Keputusan Lazio untuk Mengakhiri Kerjasama Sponsorship Baru-baru ini, Lazio, klub sepak bola kenamaan dari Italia, secara resmi menyatakan penghentian kerjasama mereka dengan Polymarket. Penghentian ini terjadi setelah ada keputusan dari pihak berwenang di Italia yang menyatakan platform tersebut melanggar hukum. Kesepakatan ini sebelumnya dijadwalkan untuk meningkatkan pendapatan klub Serie A itu secara signifikan.
Detail Kesepakatan Kemitraan
Kesepakatan Kemitraan antara Lazio dan Polymarket diumumkan pada April 2026 dengan nilai €19 juta. Rencananya berlangsung selama dua tahun dengan kemungkinan perpanjangan hingga musim 2028–2029. Ini penting bagi Lazio, terutama setelah musim lalu mereka tidak memiliki sponsor utama di jersey mereka.
Kendala Hukum di Italia
Salah satu alasan utama kerjasama ini berakhir adalah peraturan ketat mengenai iklan perjudian di Italia. Polymarket menggambarkan dirinya sebagai platform pertukaran peluang, bukan taruhan. Namun, klaim ini tidak diterima oleh Agen Bea Cukai dan Monopoli Italia (ADM), yang memblokir akses ke situs tersebut karena dianggap sebagai situs taruhan ilegal.
Dampak pada Polymarket
Keputusan ini membuat Polymarket kehilangan salah satu kesepakatan bernilai tinggi di liga tersebut. Meskipun demikian, menurut penyelesaian yang dicapai, Polymarket masih berjanji akan membayar Lazio untuk musim 2026/2027. Kedua belah pihak bersepakat untuk tetap menjaga hubungan baik dan membuka kemungkinan kerjasama kembali jika situasi hukum berubah.

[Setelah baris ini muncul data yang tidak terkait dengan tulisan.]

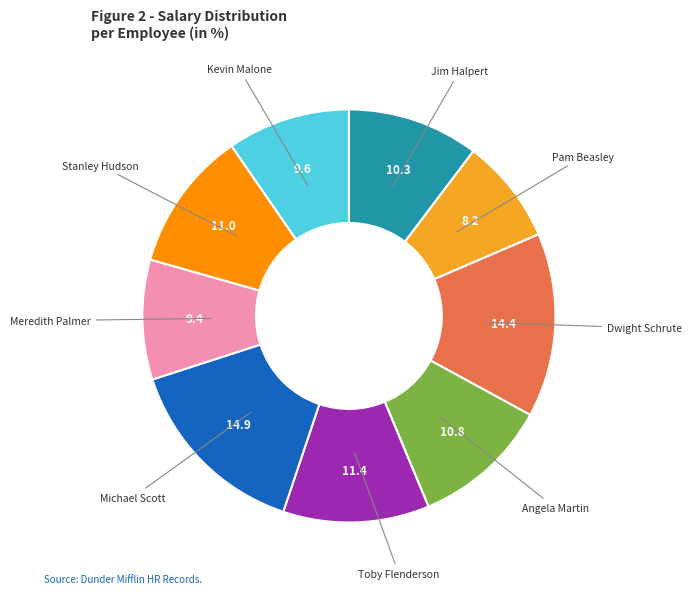

Which slice is the smallest?

Pam Beasley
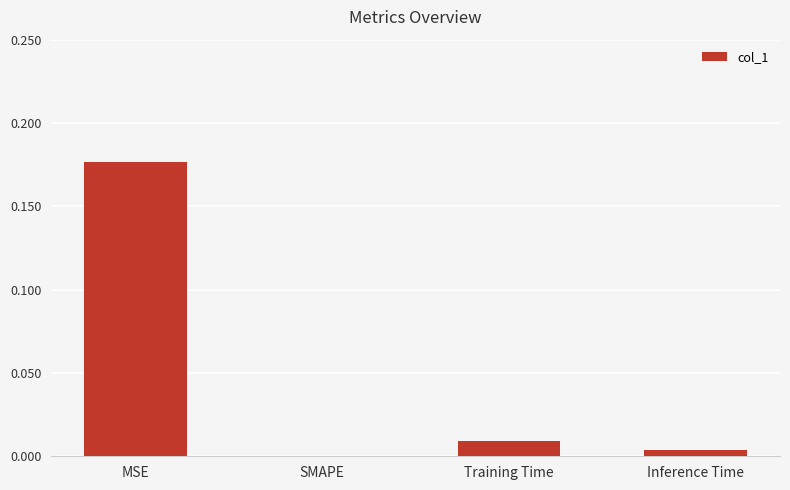

At which category does the chart reach its peak across all series?

MSE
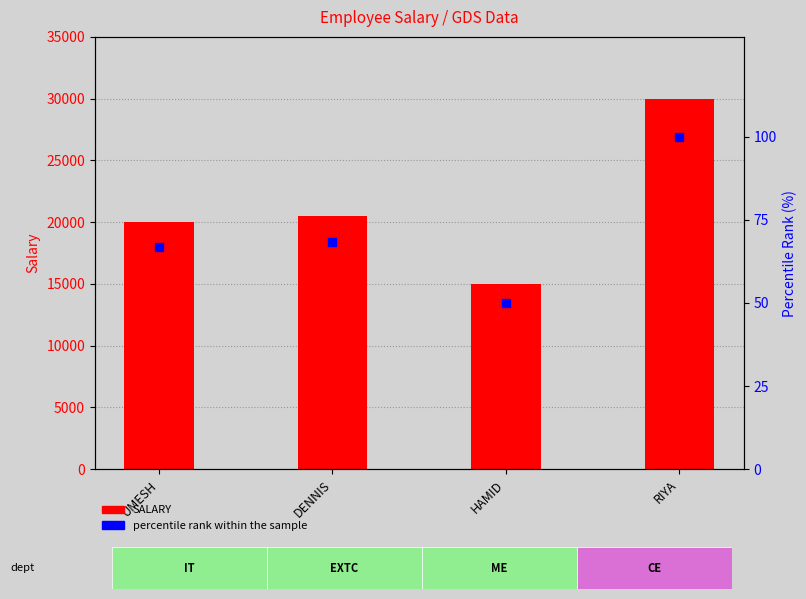

Which series reaches the minimum Y coordinate?

percentile rank within the sample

Tantangan Polymarket di Kawasan Eropa
Peristiwa ini mencerminkan tantangan yang lebih besar yang dihadapi Polymarket di Eropa. Negara-negara seperti Hungaria, Rumania, dan Spanyol sebelumnya juga telah memblokir akses ke platform ini. Pada bulan Juni, sembilan badan otoritas Eropa, termasuk dari Belgia, Prancis, dan Jerman, mengeluarkan peringatan mengenai pasar prediksi tak berlisensi, menekankan risiko ilegalitas dan volatilitas keuangan.
Langkah Selanjutnya
Bagi Lazio, putusnya kemitraan ini berarti mereka perlu mencari sponsor baru yang sesuai dengan regulasi yang ada. Sedangkan, bagi Polymarket, mereka harus menyesuaikan model operasional agar sesuai dengan hukum di tempat mereka berencana untuk beroperasi.
Peluang Masa Ke Depan
Walaupun menghadapi rintangan, kedua pihak berkomitmen untuk tetap membuka opsi dialog di masa depan jika ada perubahan dalam regulasi. Lazio optimis menemukan peluang kerjasama yang menguntungkan, sementara Polymarket terus berupaya memperluas jangkauan dengan mengikuti aturan di negara-negara Eropa. Dengan perubahan yang terus terjadi dalam regulasi perjudian, baik klub sepak bola maupun platform seperti Polymarket harus tetap tangkas dalam menavigasi lanskap hukum agar dapat memaksimalkan potensi kerjasama di masa mendatang.